>> begin Extract to read

Starring Noémie Merlant, Emmanuelle Bercot, Bastien Bouillon, Sam Louwyck, Tracy Dossou, Jonathan Bartholmé, Eduard Nemcsenko, Noah Daccrissio, Idao Daccrissio, Stephen Rohde, Chris Caligo, Jimmy Raphaël and Barbara Hellemans.
Screenplay by Zoé Wittock.
Directed by Zoé Wittock.
Distributed by Dark Star Pictures. 93 minutes. Not Rated.
Screened from the 2020 Philadelphia Film Festival.
Jeanne, the heroine of the oddball but fascinating French film Jumbo is in love with an amusement park ride. When I say that, I’m not just saying she enjoys taking the ride. She is literally in love with it. She feels romantically for the giant machine, and even sexually. She is considering committing to share her life with it. She fantasizes about it covering her with its hot, sticky oil.
Yes, her obsession is strange, but is she really hurting anyone, other than perhaps herself?
Particularly since it appears that the ride is actually communicating with her. Or is that all in her head? The film stays pretty ambiguous on this matter.
The ride is a Move It machine, all bright blinking lights, throbbing wires, huge grasping arms and cushioned seats. Jeanne calls it Jumbo, because as she explains the name Move It doesn’t suit the huge attraction.
Jeanne is an intensely shy woman, living with her overbearing mother and desperately afraid of both love and loneliness. Her life revolves around her work at a local amusement park. She is bullied by some of her co-workers, being flirted with by her slightly smarmy new boss and seems to only find happiness making little intricate dioramas of the theme park rides.

>> end Extract to read

#### [Complete the following]
(a) From the Jumbo review, extract the part that opens with the words containing "Distributed by Dark" and closes with "on this matter.".
(b) Answer these questions using the Jumbo review:
(i) Who directed the film?
(ii) How long does the film run?
(iii) What kind of machine is the ride Jeanne loves?
(c) Using the Jumbo review, explain why Jeanne calls the ride Jumbo.

>> begin Recorded data

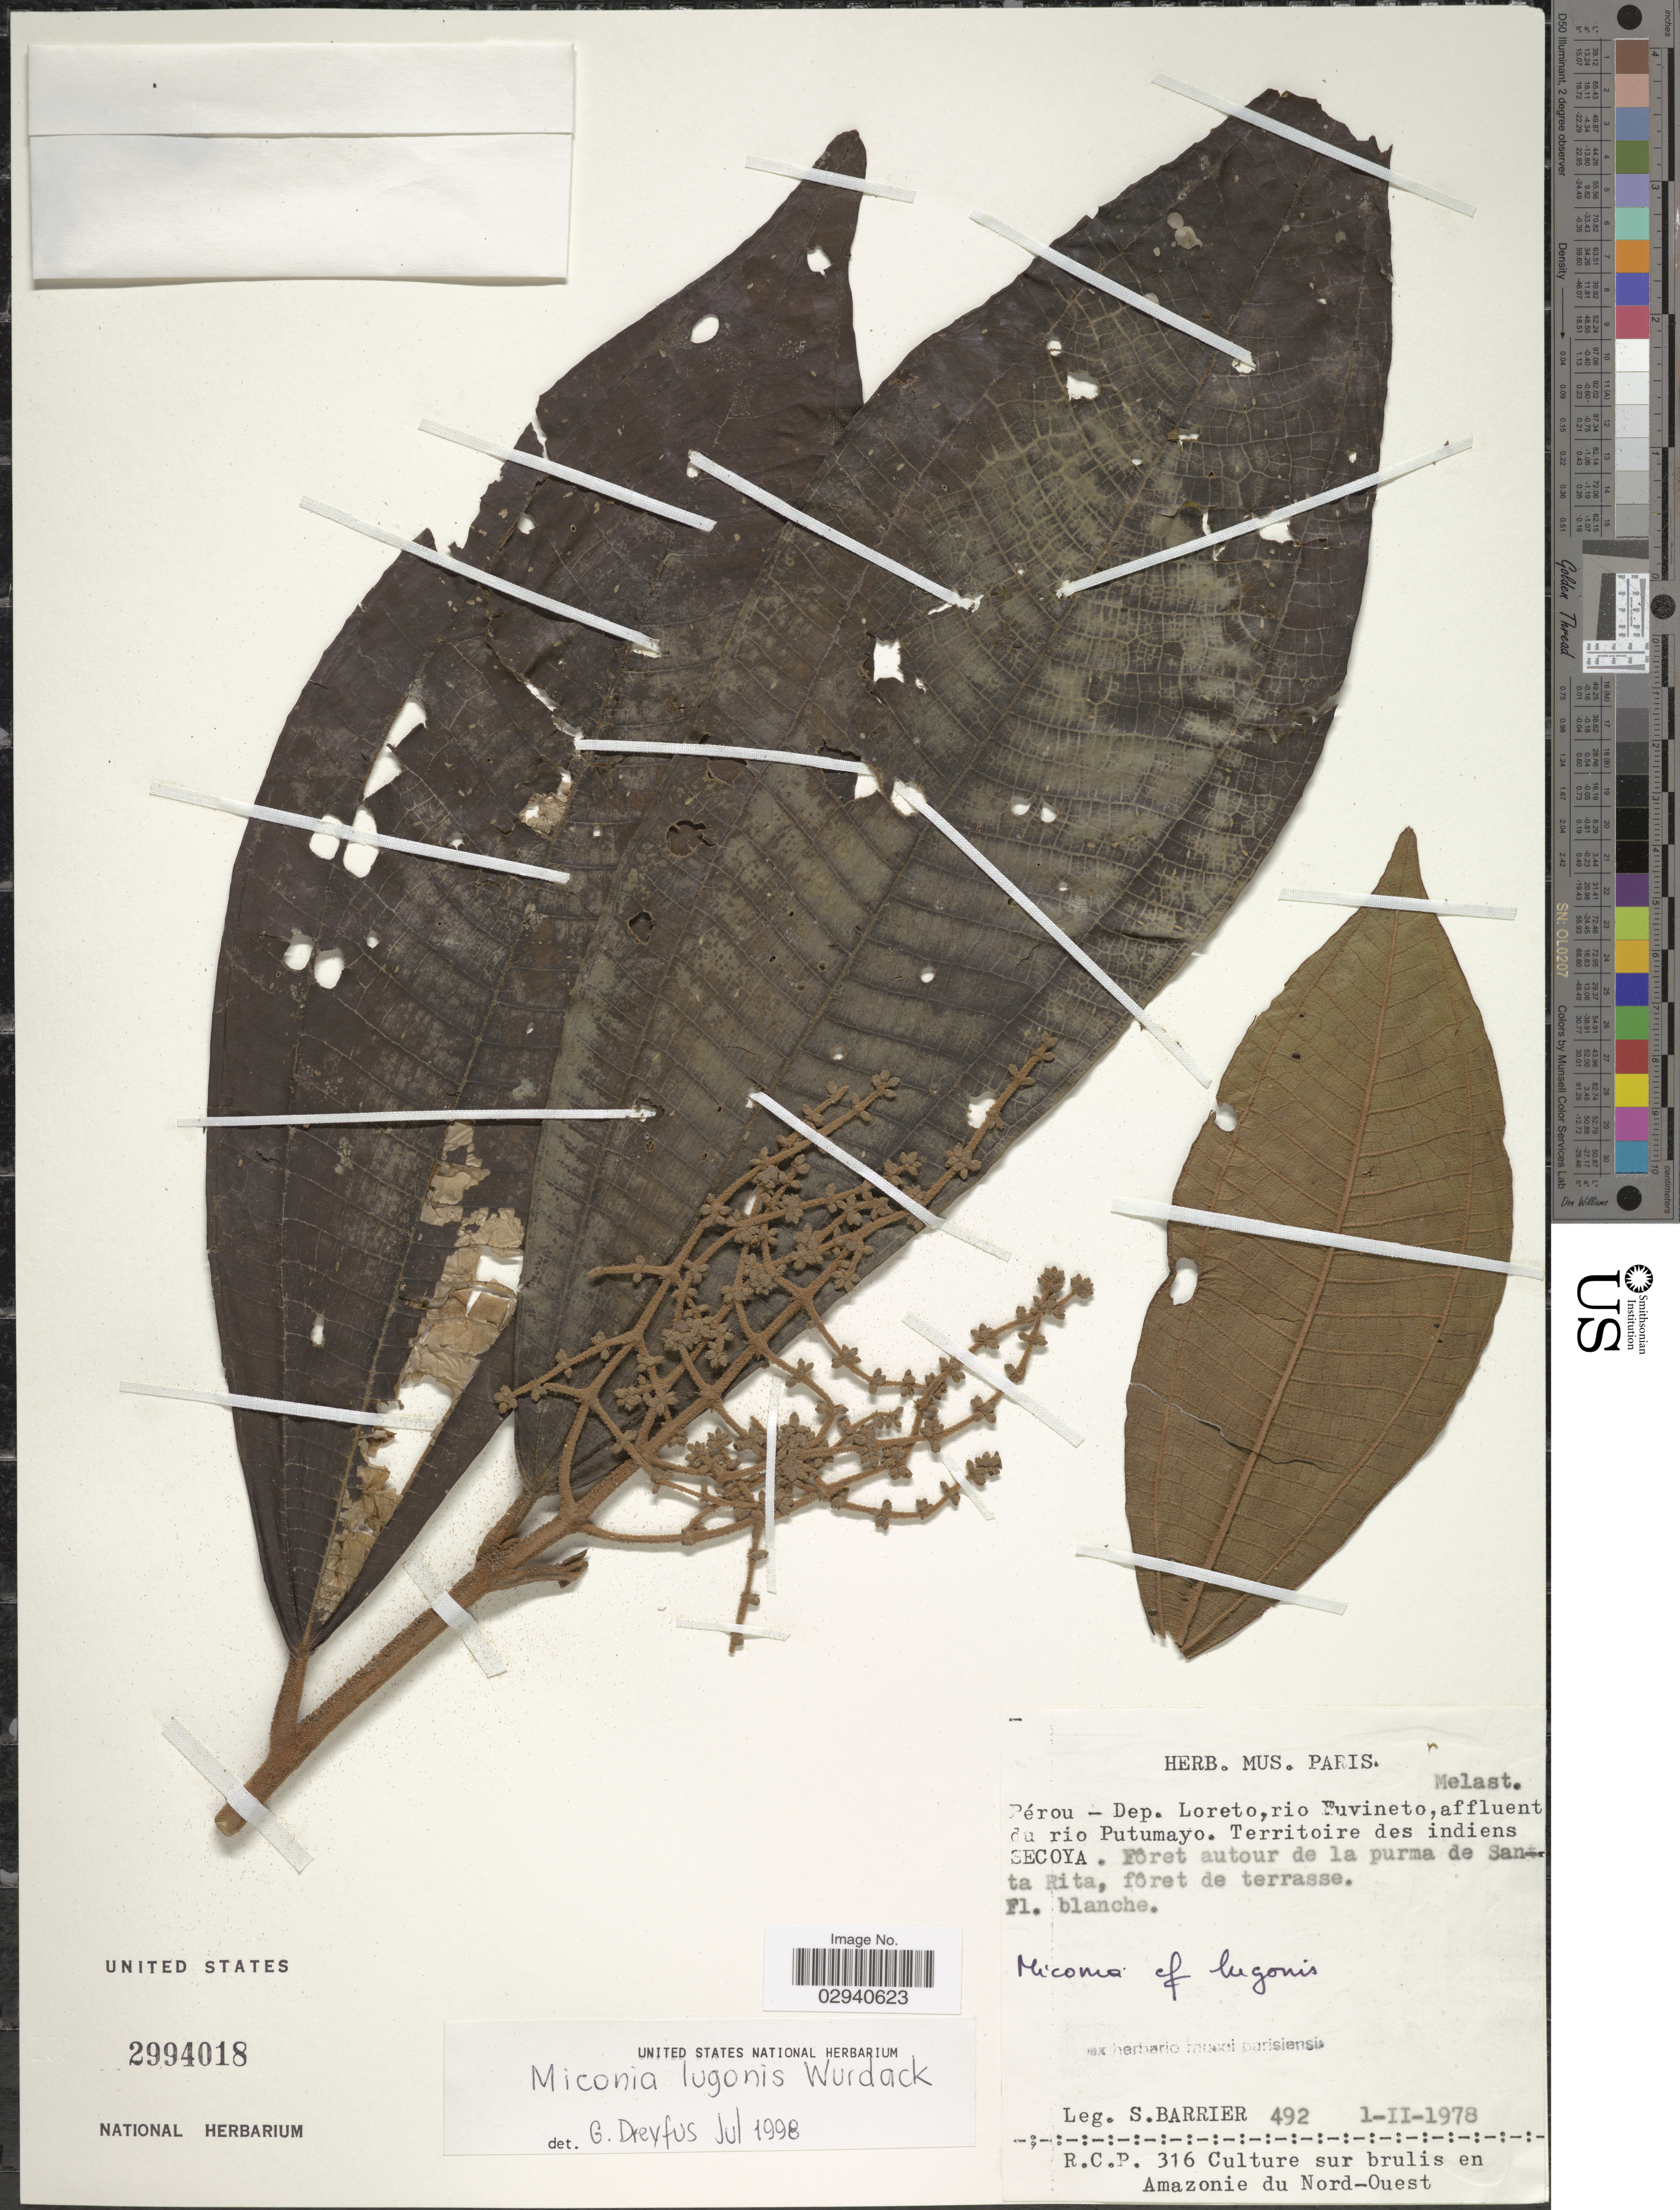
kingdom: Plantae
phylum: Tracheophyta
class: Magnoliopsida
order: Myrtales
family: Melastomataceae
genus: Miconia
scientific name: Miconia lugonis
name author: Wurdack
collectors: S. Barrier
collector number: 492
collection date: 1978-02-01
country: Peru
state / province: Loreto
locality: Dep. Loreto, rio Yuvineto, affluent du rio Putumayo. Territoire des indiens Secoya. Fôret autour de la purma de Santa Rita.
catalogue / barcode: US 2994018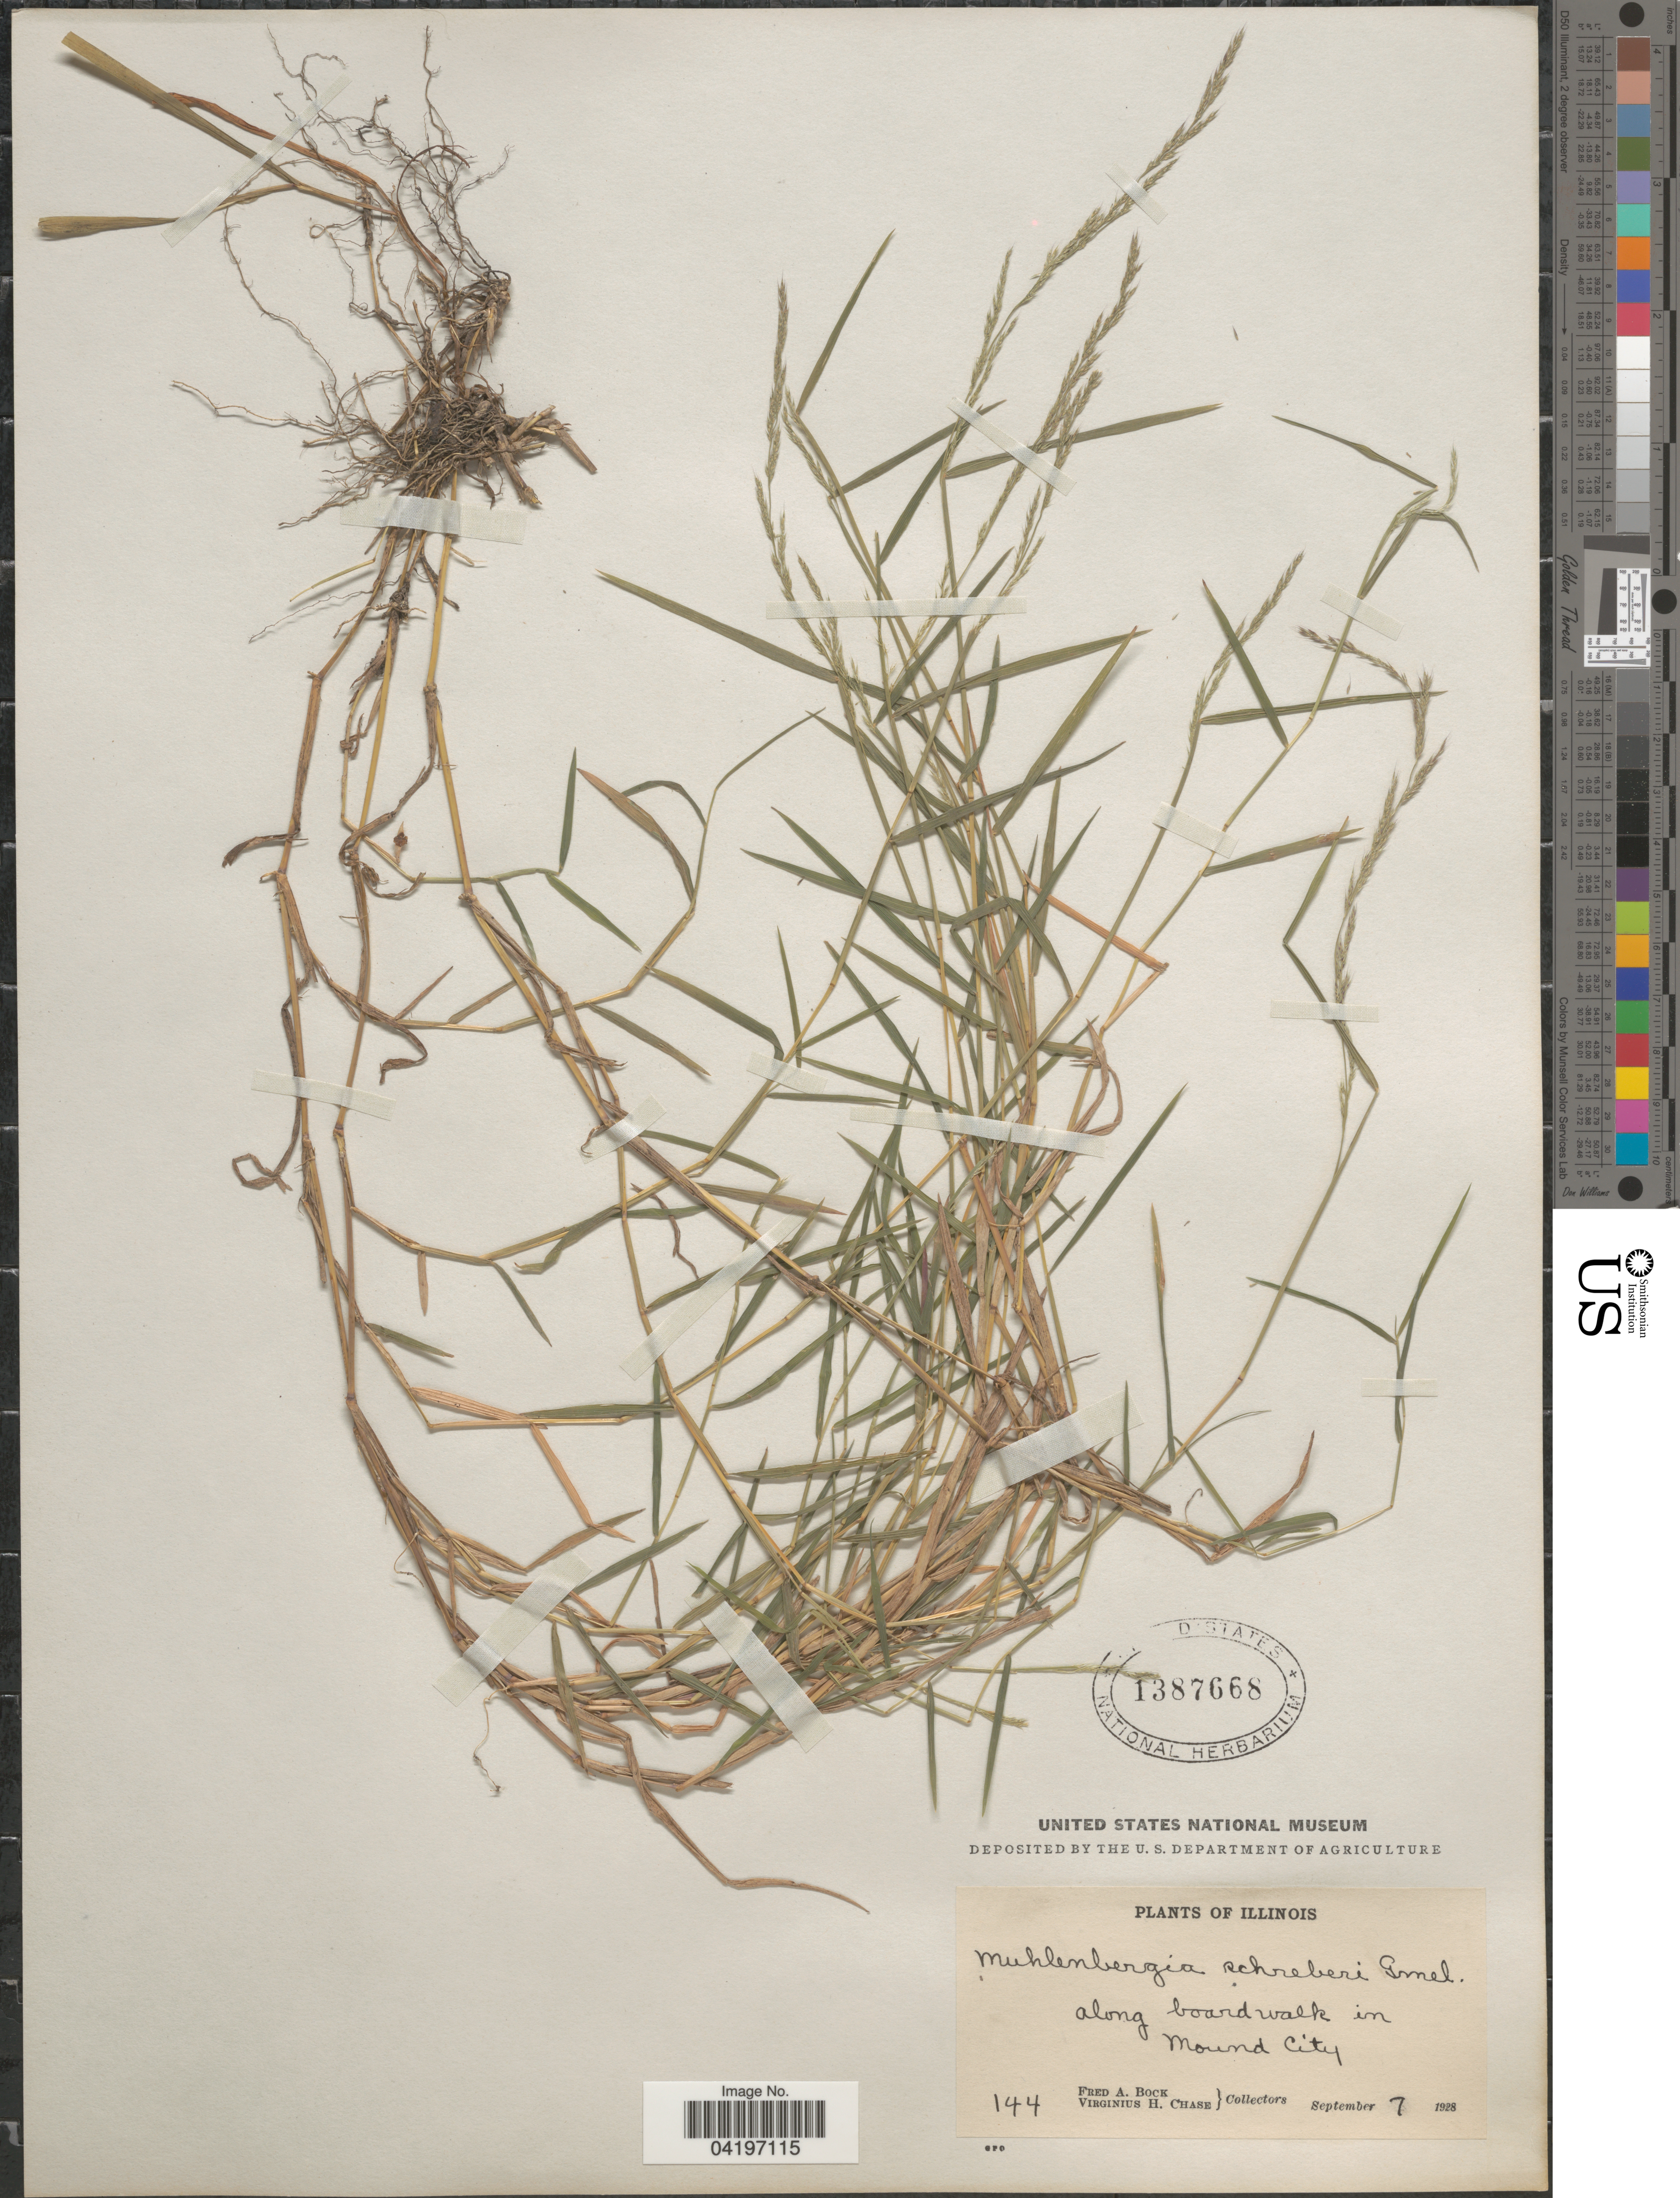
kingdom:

>> end Recorded data

#### [Solutions to each task]
(a)
Distributed by Dark Star Pictures. 93 minutes. Not Rated.
Screened from the 2020 Philadelphia Film Festival.
Jeanne, the heroine of the oddball but fascinating French film Jumbo is in love with an amusement park ride. When I say that, I’m not just saying she enjoys taking the ride. She is literally in love with it. She feels romantically for the giant machine, and even sexually. She is considering committing to share her life with it. She fantasizes about it covering her with its hot, sticky oil.
Yes, her obsession is strange, but is she really hurting anyone, other than perhaps herself?
Particularly since it appears that the ride is actually communicating with her. Or is that all in her head? The film stays pretty ambiguous on this matter.

(b)
(i) Zoé Wittock
(ii) 93 minutes
(iii) A Move It machine

(c) The ride is a Move It machine, and Jeanne explains that the name Move It doesn't suit the huge attraction. She calls it Jumbo instead.